Car Insurance Tips for Teens Buying Their First Policies

Getting the first car for a teenager is an exciting moment. It's also the best time to start learning about auto insurance. Here are the basic tips for a teenager who is buying a separate individual policy and will not be on a parent's policy.

Car Insurance Tips for Teens Ready to Purchase Their First Policy

1. Attend a Drivers Education Class

One of the first things a new teenage driver should do before getting behind the wheel is to learn the "rules of the road." An excellent way to do this is to take a drivers ed class.

A drivers ed class teaches a teenager the basics of how to drive and operate a car. These classes explain the dashboard gauges and controls and how to use the pedals and brakes. Teenagers learn the meanings of road signs, traffic signals, and how to merge, turn, and park.

 The classes teach teenagers how to drive in all types of weather conditions and the differences between driving in the city versus rural areas.

2. Buy a Safe, Used Car

Older cars are simpler, safer, cheaper to buy, and cost less to repair than new cars. As a result, the premiums for older autos are much lower. Insurance companies charge more for snazzy, high-performance cars because of the higher likelihood of being involved in an accident.

A good idea before buying a car is to check the safety ratings for automobiles put out by the Insurance Institute for Highway Safety. This site highlights the cars with the best safety ratings.

Look for cars that have side air-bags, Electronic Stability Control, and anti-lock braking systems.

3. Get Enough Comprehensive Coverage

Although some states only require ten or fifteen thousand dollars in liability insurance, taking the minimum is risky. If a teenager is involved in an accident and is at fault, medical costs and damages could easily exceed $100,000. In this case, the insurance company pays up to the limits of the policy, and the teen must pay for any difference, which could be substantial.

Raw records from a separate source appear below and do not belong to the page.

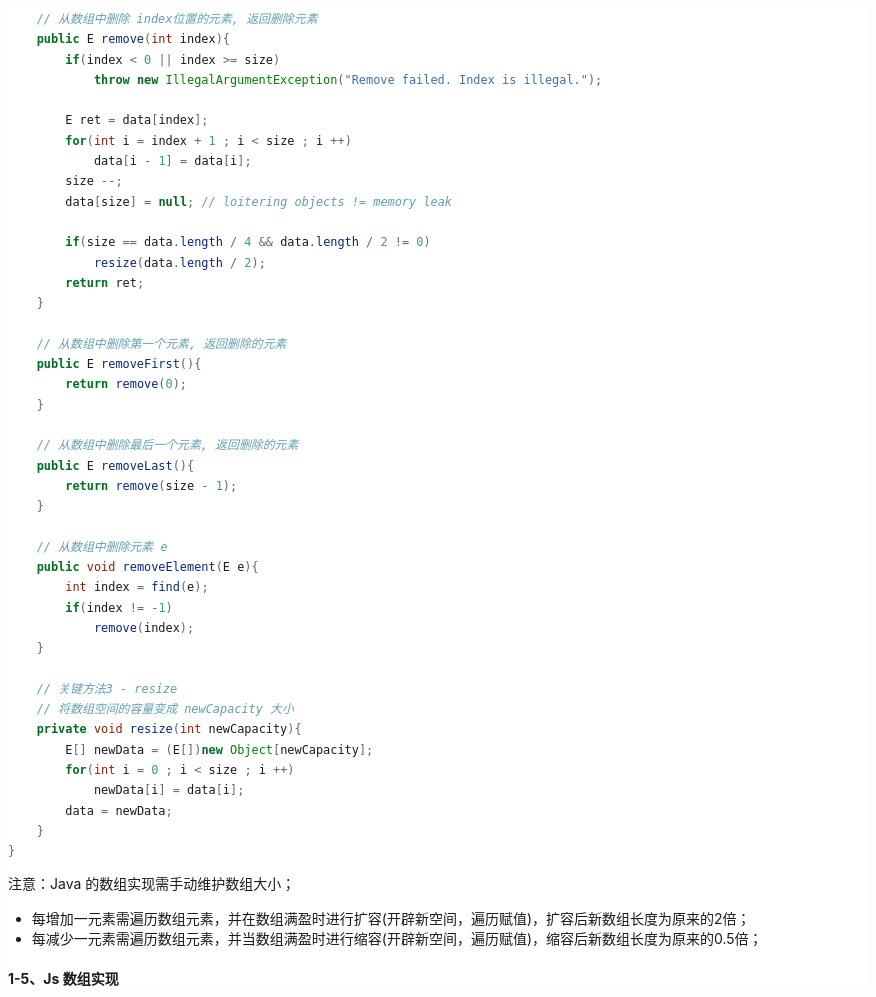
 ```java
    // 从数组中删除 index位置的元素, 返回删除元素
    public E remove(int index){
        if(index < 0 || index >= size)
            throw new IllegalArgumentException("Remove failed. Index is illegal.");

        E ret = data[index];
        for(int i = index + 1 ; i < size ; i ++)
            data[i - 1] = data[i];
        size --;
        data[size] = null; // loitering objects != memory leak

        if(size == data.length / 4 && data.length / 2 != 0)
            resize(data.length / 2);
        return ret;
    }

    // 从数组中删除第一个元素, 返回删除的元素
    public E removeFirst(){
        return remove(0);
    }

    // 从数组中删除最后一个元素, 返回删除的元素
    public E removeLast(){
        return remove(size - 1);
    }

    // 从数组中删除元素 e
    public void removeElement(E e){
        int index = find(e);
        if(index != -1)
            remove(index);
    }

  	// 关键方法3 - resize
    // 将数组空间的容量变成 newCapacity 大小
    private void resize(int newCapacity){
        E[] newData = (E[])new Object[newCapacity];
        for(int i = 0 ; i < size ; i ++)
            newData[i] = data[i];
        data = newData;
    }
}
```

注意：Java 的数组实现需手动维护数组大小；

- 每增加一元素需遍历数组元素，并在数组满盈时进行扩容(开辟新空间，遍历赋值)，扩容后新数组长度为原来的2倍；
- 每减少一元素需遍历数组元素，并当数组满盈时进行缩容(开辟新空间，遍历赋值)，缩容后新数组长度为原来的0.5倍；



#### 1-5、Js 数组实现
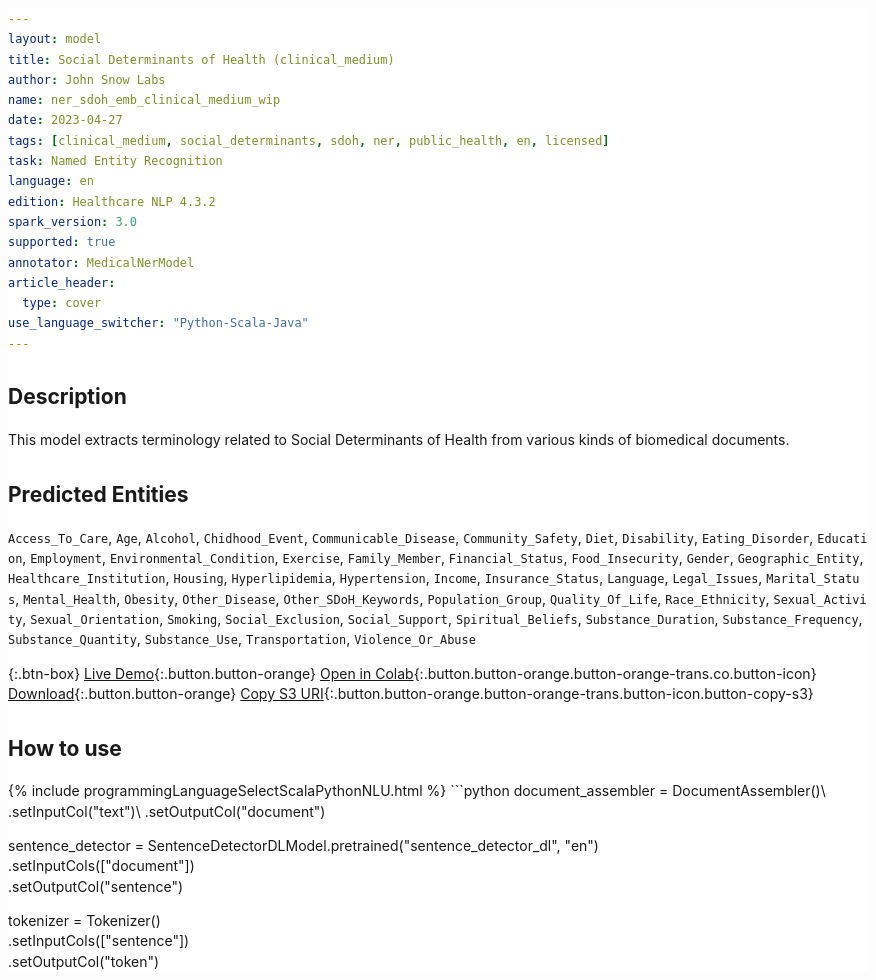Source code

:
 ```yaml
---
layout: model
title: Social Determinants of Health (clinical_medium)
author: John Snow Labs
name: ner_sdoh_emb_clinical_medium_wip
date: 2023-04-27
tags: [clinical_medium, social_determinants, sdoh, ner, public_health, en, licensed]
task: Named Entity Recognition
language: en
edition: Healthcare NLP 4.3.2
spark_version: 3.0
supported: true
annotator: MedicalNerModel
article_header:
  type: cover
use_language_switcher: "Python-Scala-Java"
---
```


## Description

This model extracts terminology related to Social Determinants of Health from various kinds of biomedical documents.

## Predicted Entities

`Access_To_Care`, `Age`, `Alcohol`, `Chidhood_Event`, `Communicable_Disease`, `Community_Safety`, `Diet`, `Disability`, `Eating_Disorder`, `Education`, `Employment`, `Environmental_Condition`, `Exercise`, `Family_Member`, `Financial_Status`, `Food_Insecurity`, `Gender`, `Geographic_Entity`, `Healthcare_Institution`, `Housing`, `Hyperlipidemia`, `Hypertension`, `Income`, `Insurance_Status`, `Language`, `Legal_Issues`, `Marital_Status`, `Mental_Health`, `Obesity`, `Other_Disease`, `Other_SDoH_Keywords`, `Population_Group`, `Quality_Of_Life`, `Race_Ethnicity`, `Sexual_Activity`, `Sexual_Orientation`, `Smoking`, `Social_Exclusion`, `Social_Support`, `Spiritual_Beliefs`, `Substance_Duration`, `Substance_Frequency`, `Substance_Quantity`, `Substance_Use`, `Transportation`, `Violence_Or_Abuse`

{:.btn-box}
[Live Demo](https://demo.johnsnowlabs.com/healthcare/SDOH/){:.button.button-orange}
[Open in Colab](https://colab.research.google.com/github/JohnSnowLabs/spark-nlp-workshop/blob/master/healthcare-nlp/27.0.Social_Determinant_of_Health_Models.ipynb){:.button.button-orange.button-orange-trans.co.button-icon}
[Download](https://s3.amazonaws.com/auxdata.johnsnowlabs.com/clinical/models/ner_sdoh_emb_clinical_medium_wip_en_4.3.2_3.0_1682608963279.zip){:.button.button-orange}
[Copy S3 URI](s3://auxdata.johnsnowlabs.com/clinical/models/ner_sdoh_emb_clinical_medium_wip_en_4.3.2_3.0_1682608963279.zip){:.button.button-orange.button-orange-trans.button-icon.button-copy-s3}

## How to use



<div class="tabs-box" markdown="1">
{% include programmingLanguageSelectScalaPythonNLU.html %}
```python
document_assembler = DocumentAssembler()\
    .setInputCol("text")\
    .setOutputCol("document")

sentence_detector = SentenceDetectorDLModel.pretrained("sentence_detector_dl", "en")\
    .setInputCols(["document"])\
    .setOutputCol("sentence")

tokenizer = Tokenizer()\
    .setInputCols(["sentence"])\
    .setOutputCol("token")
```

A less risky approach is to take a policy with 100/300/100 coverage. These terms will cover up to $100,000 in medical expenses, $300,000 total for each accident and $100,000 in property damage.

4. Make Good Grades in School

A good grade on that history exam is worth money. Insurance companies offer discounts for students with good grades, typically a "B" or better. The reason is simple. Statistics show that students with good grades are less likely to get involved in accidents.

5. Choose Higher Deductibles

Another way to reduce premiums is to take a higher deductible, say $1,000 instead of $500. Raising the deductible on comprehensive and collision coverage will prevent filing small claims; a claims-free history will lead to lower premiums in the future.

The warning for this approach is to make sure enough emergency funds are set aside to pay for the higher deductible in the event of a larger claim.

6. Maintain a Clean Driving Record

Even though a teenager just starting to drive does not have a driving history, keeping a clean record will pay off in just a few years. Avoiding traffic tickets and not filing any claims will soon result in lower premiums.

7. Shop Around to Compare Rates

Although premiums are high for teenagers, not all insurance companies charge the same rates. While some insurers have attractive rates for teenagers, others are not interested in this market and charge higher premiums. So, it pays to shop around and compare several quotes.